**Work instruction:**
Copy every line from the one containing "Speak to a broker" through the one containing "LEAVE A COMMENT HERE", inclusive, and leave the pictures out of your answer.

START Data extracts

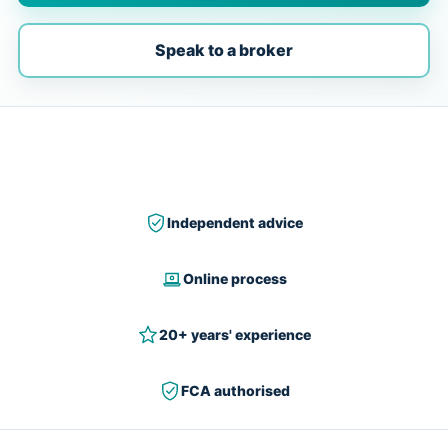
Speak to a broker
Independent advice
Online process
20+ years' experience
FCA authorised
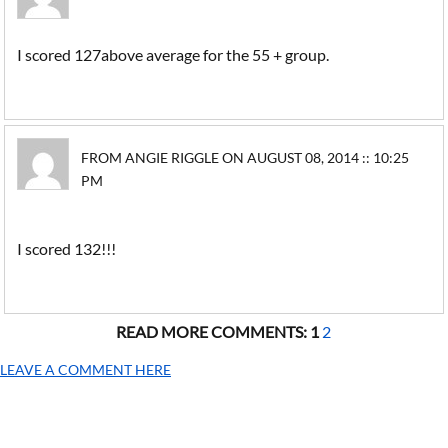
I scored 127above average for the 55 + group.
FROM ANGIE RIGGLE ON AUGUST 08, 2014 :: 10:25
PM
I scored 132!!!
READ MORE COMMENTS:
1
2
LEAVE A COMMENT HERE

END Data extracts
START Data extracts

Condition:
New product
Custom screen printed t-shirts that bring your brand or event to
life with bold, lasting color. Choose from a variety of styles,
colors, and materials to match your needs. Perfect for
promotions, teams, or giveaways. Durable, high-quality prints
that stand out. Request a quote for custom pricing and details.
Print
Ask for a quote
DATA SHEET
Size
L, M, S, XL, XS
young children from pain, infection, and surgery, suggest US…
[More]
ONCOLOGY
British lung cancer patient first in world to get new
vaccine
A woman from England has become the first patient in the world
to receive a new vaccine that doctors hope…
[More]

END Data extracts
START Data extracts

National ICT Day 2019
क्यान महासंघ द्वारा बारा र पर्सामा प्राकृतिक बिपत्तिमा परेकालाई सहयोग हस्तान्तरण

END Data extracts

**Response below:**
Speak to a broker
Independent advice
Online process
20+ years' experience
FCA authorised
I scored 127above average for the 55 + group.
FROM ANGIE RIGGLE ON AUGUST 08, 2014 :: 10:25
PM
I scored 132!!!
READ MORE COMMENTS:
1
2
LEAVE A COMMENT HERE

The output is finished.